As if that weren't enough, you can buy these nifty little passports for adults and kids for keeping track of all your national parks visits. The kids were motivated enough by the Junior Ranger badges and the prospect of stamps in their passports that we had to pull over at Capulin Volcano as we made our way home through New Mexico. 

Very cool. National Park geniuses, I salute you. 

Oh, and one more thing. Take advantage of the interpretive ranger programs! We sort of dragged our tired brood to the evening program on the pinon pine tree (not exactly a topic that would make them salivate). The ranger, a grandfatherly type, talked to us for forty minutes or so and then let the kids crack upon pinon nuts with rocks. It was the best thing since the sliced Wonder Bread their mother won't buy for them. 

"I never knew trees could be so interesting!" Ian gushed as we piled back in the car. 

The Professor and I barely restrained ourselves from celebratory high-fives. 




Tuesday, August 3, 2010

How to Make a Manifold Sandwich

"O Lord, how manifold are Thy works!" Psalm 104:24

The psalmist was right on, of course, but I'm talking about an entirely different kind of manifold here.
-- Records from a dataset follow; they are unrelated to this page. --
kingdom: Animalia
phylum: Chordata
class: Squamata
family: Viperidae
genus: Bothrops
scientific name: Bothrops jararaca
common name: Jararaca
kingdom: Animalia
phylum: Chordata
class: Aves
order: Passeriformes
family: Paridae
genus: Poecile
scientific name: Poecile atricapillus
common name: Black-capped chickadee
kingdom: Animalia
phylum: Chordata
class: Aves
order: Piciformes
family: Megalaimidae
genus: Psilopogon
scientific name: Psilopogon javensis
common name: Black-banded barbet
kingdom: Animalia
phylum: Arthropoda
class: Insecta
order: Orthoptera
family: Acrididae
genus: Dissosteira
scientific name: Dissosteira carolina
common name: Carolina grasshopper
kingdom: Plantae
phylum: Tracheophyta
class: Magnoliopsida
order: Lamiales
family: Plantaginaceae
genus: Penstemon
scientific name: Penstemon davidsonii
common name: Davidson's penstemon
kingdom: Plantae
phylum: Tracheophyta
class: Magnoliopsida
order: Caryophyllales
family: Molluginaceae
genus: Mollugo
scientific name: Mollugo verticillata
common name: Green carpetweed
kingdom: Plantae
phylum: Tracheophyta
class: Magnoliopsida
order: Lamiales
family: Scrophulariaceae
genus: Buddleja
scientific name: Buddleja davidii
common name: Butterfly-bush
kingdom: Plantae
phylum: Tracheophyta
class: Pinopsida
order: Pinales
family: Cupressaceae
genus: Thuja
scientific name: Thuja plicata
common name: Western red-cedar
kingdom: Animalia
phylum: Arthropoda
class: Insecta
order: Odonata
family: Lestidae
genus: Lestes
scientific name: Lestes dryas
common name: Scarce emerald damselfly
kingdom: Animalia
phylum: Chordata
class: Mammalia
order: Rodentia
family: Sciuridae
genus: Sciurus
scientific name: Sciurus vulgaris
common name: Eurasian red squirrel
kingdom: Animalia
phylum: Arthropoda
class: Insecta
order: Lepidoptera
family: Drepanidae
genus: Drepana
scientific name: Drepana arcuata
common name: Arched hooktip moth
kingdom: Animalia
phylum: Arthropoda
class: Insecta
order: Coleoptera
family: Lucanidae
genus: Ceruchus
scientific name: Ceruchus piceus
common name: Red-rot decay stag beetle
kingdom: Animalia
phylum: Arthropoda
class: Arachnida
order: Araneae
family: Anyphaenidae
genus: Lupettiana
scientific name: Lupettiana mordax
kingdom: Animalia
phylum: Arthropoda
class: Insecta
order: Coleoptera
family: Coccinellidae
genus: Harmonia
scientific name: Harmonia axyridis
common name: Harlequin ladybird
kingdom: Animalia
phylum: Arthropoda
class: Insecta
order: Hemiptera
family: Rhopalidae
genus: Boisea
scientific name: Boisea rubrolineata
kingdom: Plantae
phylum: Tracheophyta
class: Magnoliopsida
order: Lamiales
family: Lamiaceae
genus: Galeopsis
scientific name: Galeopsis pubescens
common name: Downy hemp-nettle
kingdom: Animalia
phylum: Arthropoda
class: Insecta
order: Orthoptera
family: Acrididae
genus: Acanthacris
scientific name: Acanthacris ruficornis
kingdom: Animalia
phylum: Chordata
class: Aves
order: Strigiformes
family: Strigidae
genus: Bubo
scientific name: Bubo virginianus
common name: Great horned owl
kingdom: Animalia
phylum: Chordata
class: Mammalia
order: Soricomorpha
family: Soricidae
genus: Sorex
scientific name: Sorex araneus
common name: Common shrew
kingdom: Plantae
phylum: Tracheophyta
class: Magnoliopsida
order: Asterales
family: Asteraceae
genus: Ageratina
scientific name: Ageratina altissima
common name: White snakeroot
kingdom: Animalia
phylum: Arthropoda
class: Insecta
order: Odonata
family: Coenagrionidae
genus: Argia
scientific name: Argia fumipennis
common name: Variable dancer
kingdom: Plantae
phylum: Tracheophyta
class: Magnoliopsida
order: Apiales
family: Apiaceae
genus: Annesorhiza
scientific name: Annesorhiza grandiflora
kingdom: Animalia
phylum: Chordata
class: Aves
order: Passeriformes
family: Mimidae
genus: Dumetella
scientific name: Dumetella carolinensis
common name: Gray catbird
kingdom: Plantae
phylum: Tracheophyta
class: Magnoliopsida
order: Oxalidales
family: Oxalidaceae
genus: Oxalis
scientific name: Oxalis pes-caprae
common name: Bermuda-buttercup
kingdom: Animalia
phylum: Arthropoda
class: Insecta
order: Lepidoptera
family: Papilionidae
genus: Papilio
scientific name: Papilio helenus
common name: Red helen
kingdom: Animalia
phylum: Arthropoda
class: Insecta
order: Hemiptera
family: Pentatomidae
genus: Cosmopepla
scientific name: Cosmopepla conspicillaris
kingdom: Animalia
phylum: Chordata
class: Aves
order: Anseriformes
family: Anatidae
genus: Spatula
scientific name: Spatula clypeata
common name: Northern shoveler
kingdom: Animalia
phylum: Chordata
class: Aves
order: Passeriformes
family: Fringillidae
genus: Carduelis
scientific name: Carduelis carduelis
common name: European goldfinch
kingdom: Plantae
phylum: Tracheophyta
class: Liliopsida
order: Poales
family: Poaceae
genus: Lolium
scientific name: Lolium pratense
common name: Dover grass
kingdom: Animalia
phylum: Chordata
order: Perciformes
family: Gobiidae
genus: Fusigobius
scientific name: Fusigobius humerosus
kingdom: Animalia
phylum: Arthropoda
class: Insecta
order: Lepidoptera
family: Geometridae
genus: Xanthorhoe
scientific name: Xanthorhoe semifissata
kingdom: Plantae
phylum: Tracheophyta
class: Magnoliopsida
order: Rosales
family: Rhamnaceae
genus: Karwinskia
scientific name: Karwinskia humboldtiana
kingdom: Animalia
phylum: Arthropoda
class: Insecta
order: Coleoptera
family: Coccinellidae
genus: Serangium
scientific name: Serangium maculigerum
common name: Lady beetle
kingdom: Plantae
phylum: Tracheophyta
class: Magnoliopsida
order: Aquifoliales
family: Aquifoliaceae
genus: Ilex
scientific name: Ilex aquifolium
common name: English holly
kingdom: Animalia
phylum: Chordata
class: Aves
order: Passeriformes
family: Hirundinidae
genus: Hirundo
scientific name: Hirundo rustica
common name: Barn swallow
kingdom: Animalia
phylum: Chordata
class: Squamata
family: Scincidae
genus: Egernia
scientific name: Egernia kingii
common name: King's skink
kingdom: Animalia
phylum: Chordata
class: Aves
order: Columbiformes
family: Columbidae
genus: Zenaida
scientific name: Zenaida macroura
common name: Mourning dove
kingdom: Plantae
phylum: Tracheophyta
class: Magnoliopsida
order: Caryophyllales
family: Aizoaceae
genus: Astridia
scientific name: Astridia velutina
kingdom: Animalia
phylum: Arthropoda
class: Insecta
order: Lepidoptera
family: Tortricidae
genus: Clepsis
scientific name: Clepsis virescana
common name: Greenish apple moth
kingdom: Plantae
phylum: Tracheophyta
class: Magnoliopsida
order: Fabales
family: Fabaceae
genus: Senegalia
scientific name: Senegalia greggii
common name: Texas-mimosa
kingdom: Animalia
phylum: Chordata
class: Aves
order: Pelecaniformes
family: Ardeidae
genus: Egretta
The kind of manifold that's found under a vehicle's hood, although I, coming from non-mechanical stock, probably couldn't find it to save my life (that's what my husband is for!). The kind of manifold that can grill your sandwich, baby.

Note: This information is especially useful when you're driving through West Texas and your dining options are limited to either PB&J's or the fare offered by some very shady-looking diners. O Chipotle, why dost thou make thyself scarce???

Step 1: Assemble ingredients: Bread (gluten-free for me) and fillings. We usually do some kind of cheese, but on this trip I had found these squeeze packets of Justin's All-Natural Chocolate Nut Butter on sale, so we used those a time or two. Hey, Justin? Whoever and wherever you are? I love you.

Step 2: Slather outsides of sandwich with butter.

The butter is the key to everything.

As in life, so also in manifold sandwiches. 


Step 3: Wrap each sandwich in tinfoil, with an optional underlayer of waxed or parchment paper.


Step 4: Give roll of tinfoil to four year old for hours of origami-making pleasure. (Yes, that includes shoes.)

Step 5: Place sandwiches on either the intake manifold or the exhaust manifold, whichever you can actually reach.

Step 6: Close hood and drive to next rest stop (or about 20 minutes).

Step 7: Remove sandwiches from manifold.


Step 8: Enjoy your grilled sandwich!

Monday, August 2, 2010

Wish You Were There

It wouldn't be overstating the case at all to say that we had a wonderful time in Colorado. I'm not even sure why we came home. Someone, please explain it to me in sentences of five monosyllabic words or fewer.

 (Getting ready to raft on Clear Creek with Colorado Rafting)

 (This is what happens when I go souvenir shopping with my in-laws (not pictured)).

If all goes well, and my kids don't monopolize my computer by playing Toontown with their neighborhood friends (BIG SELF-PITYING SIGH), my plan is to blog like a madwoman about our adventures. And when I say "madwoman," consider the above photo and know that I speak from the heart.